HEARTS aren’t just for Valentine’s Day!

VALENTINE’S DAY is just around the corner…..so heart shaped products are especially popular right now…..but remember those heart shapes can bring smiles year round!

Hearts are perfect for birthdays, Mother’s Day, Father’s Day, anniversaries, or just to say you care, as both indoor and outdoor glass artwork.


If you have scrap and are just not sure what to do with it…or are just in the mood to do something quick and fun……think about hearts! They are good for jewelry, on plates,coasters, on 2D art, as sun catchers or as garden stakes and more. Hearts also give you a fairly efficient use of your materials. See the attached sketch photo. By drawing matching triangles on strips…..as thick or thin as you want….you can make straight cuts and have nice pieces to make matching hearts from with almost no waste. And the final heart designs can be placed facing the same way or flip up and down as when you are cutting out triangles in a row. Nip off the little corners next to the curves and you have some extra frit pieces for making dots. You will have to do a bit of grinding to get the curves done cleanly….using a grinding wheel or something like a dremel with an appropriate diamond bit. You can also cut a circle into 6 matching triangles to create nicely shaped hearts with very little waste.
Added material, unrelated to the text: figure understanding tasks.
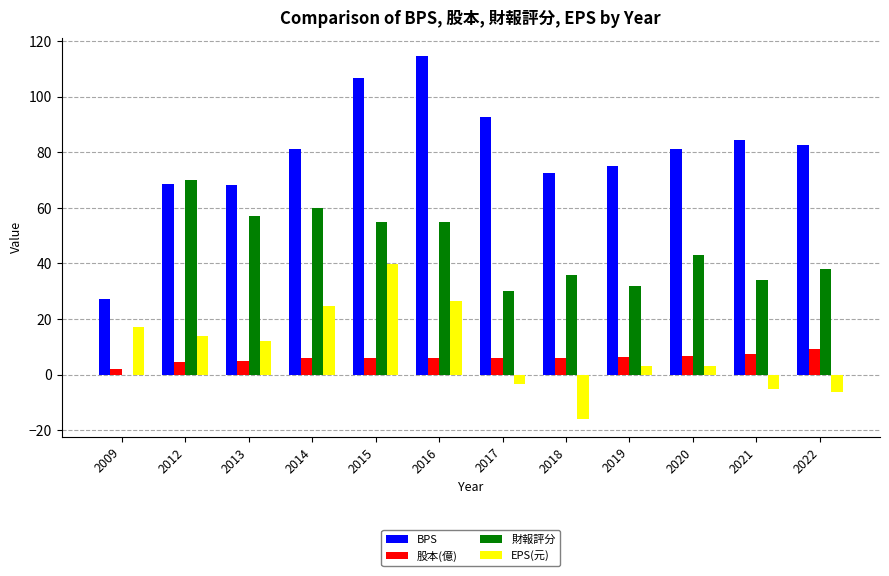

What is the maximum value shown in the chart?

114.7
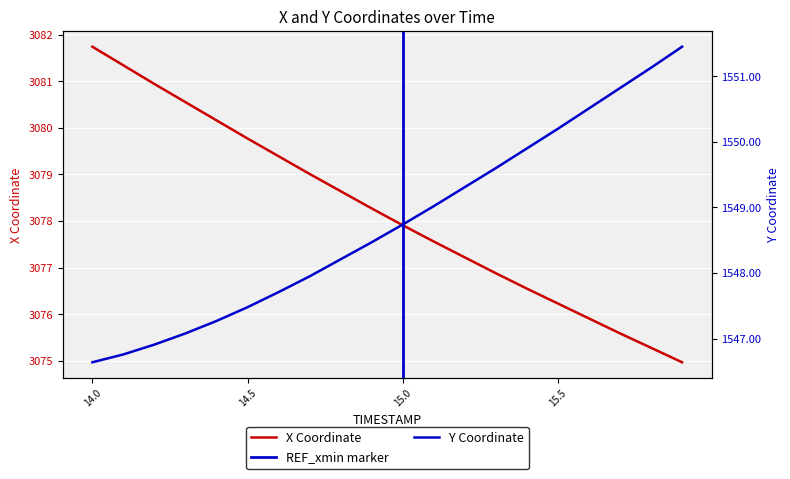

Reading left to right, extract all data points from this chart.

X: 14.0=3081.7	14.1=3081.3	14.2=3080.9	14.3=3080.6	14.4=3080.2	14.5=3079.8	14.6=3079.4	14.7=3079.0	14.8=3078.6	14.9=3078.3	15.0=3077.9	15.1=3077.6	15.2=3077.2	15.3=3076.9	15.4=3076.6	15.5=3076.2	15.6=3075.9	15.7=3075.6	15.8=3075.3	15.9=3075.0
Y: 14.0=1546.6	14.1=1546.8	14.2=1546.9	14.3=1547.1	14.4=1547.3	14.5=1547.5	14.6=1547.7	14.7=1548.0	14.8=1548.2	14.9=1548.5	15.0=1548.7	15.1=1549.0	15.2=1549.3	15.3=1549.6	15.4=1549.9	15.5=1550.2	15.6=1550.5	15.7=1550.8	15.8=1551.1	15.9=1551.5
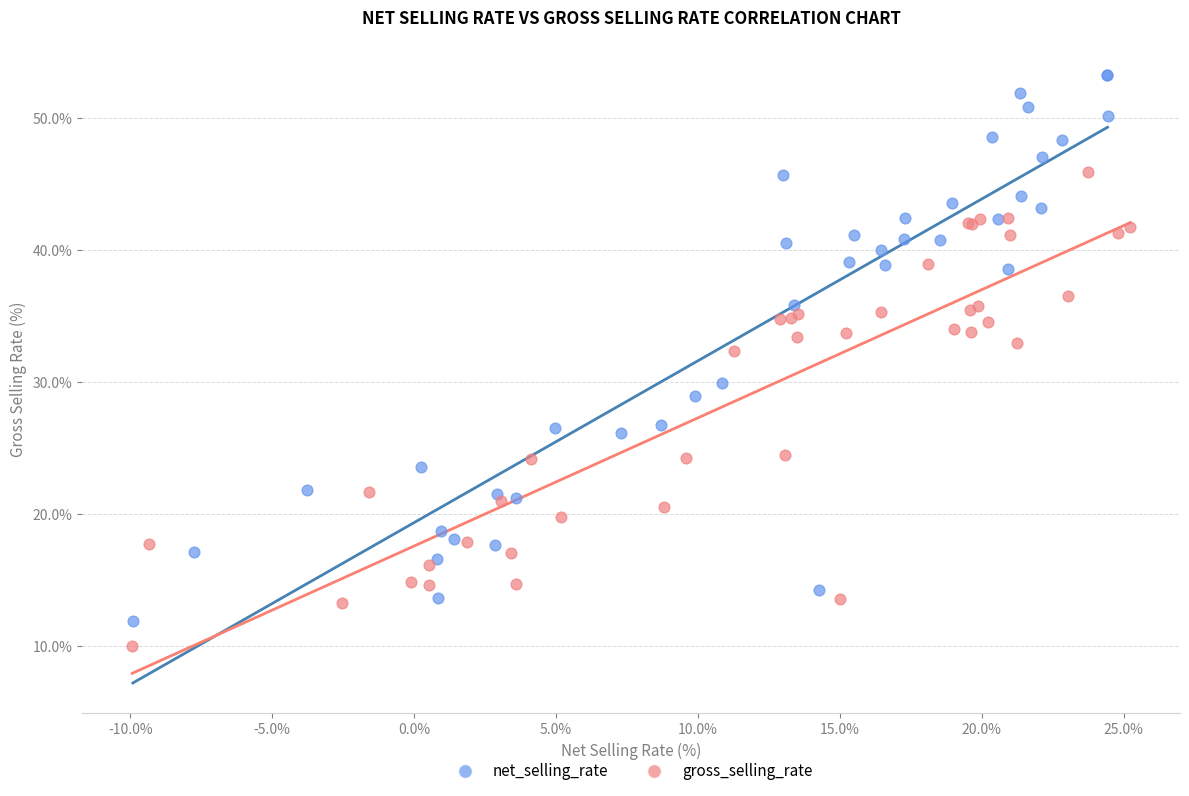

Which series has the largest Y range (max minus min)?

net_selling_rate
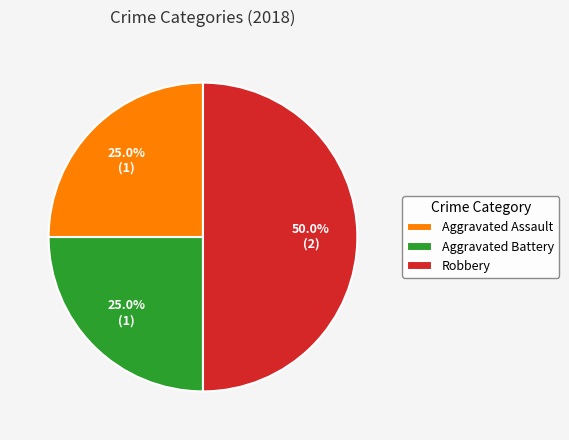

Which slice is the largest?

Robbery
Carlyne Lynch did this lovely heart with a matching glass stand using vitrigraph pulls and torch worked petals.

You can fire the hearts with enamel designs or messages added, or add a frit coating to give them some texture and sparkle, or add bits and pieces of scrap for color spots or start by putting scrap together and cover it with clear and fire it to get a multi-color fun piece (see example done with dichroic scrap – an idea from Rae Williamson). Each heart done this way will be unique. For garden stakes one idea is to make an upside down “pocket” using a thicker piece of fiber that matches your stake and glue the pocket facing down, onto the back of the artwork. There are also various things available at places like Tap Plastics that you can use as tubes to hold the stakes.

Inexpensive tools that make doing heart art so much easier.
Multiple hearts are easy to cut out with little wasted glass.
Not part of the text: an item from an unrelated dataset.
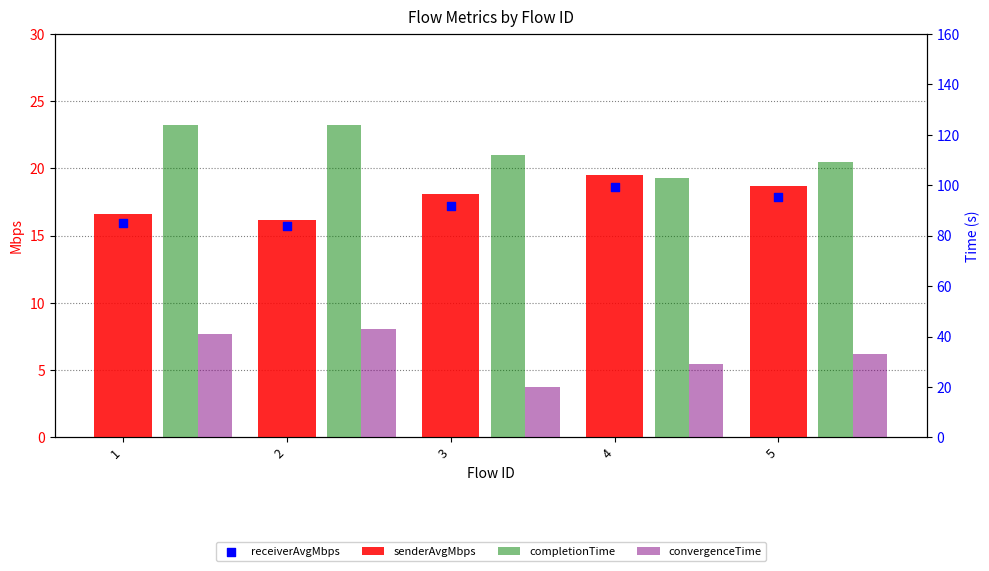

What is the total value across all series at 3?

167.3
Sometimes doing something fun and easy like hearts can get your creative thoughts going in a new direction……. and you have create something pretty to either sell or give as a gift! The rainbow dichroic heart below has fine frit for a soft texture and a CZ fired in. CZ’s need a half round depression drilled first.

Just some quick dichroic heart experiments by Greta Schneider. The top one is dichro scrap capped with clear, very colorful and each one will be unique.
Dichroic heart by Greta Schneider with a light coating of fine clear frit for texture and a CZ fired in for some flash. You can also get pretty designs on dichro by acid etching.
Carlyne Lynch used torch pulled bits for leaves and petals plus some scrap to make this colorful heart shaped piece. simple design….very colorful and eye-catching.
Carlyne also did this amazing heart with murrini she pulled herself. The colors show even more with light from behind.

An added piece of info: The odd curved triangle photo below isn’t for a heart project but was a test using fine clear powder on the left, powder and fine in the center and then just clear fine on the right over blue irid. I was originally thinking about making a clear coat with the powder but only I fired high enough to give the irid some surface texture. I was very surprised how much the powder, and powder-with-fine dulled the color….and it shows better in person than in the photo…but it is amazing how much better the blue irid color shows up and sparkles with just the fine on it. Just powder fired higher to go shiny and smooth would have looked nice too. Using a stencil over irid and clear coating the open areas with powder leaves a very interesting and nice pattern. If you have not ever tried that do a test with some scrap. Have fun!

Simple textured hearts in dichroic glass by Greta Schneider with a CZ fired in. Perfect for pendants
Blue irid glass with clear powder on the left, both powder and fine in the center and just clear fine on the right which remains much more colorful.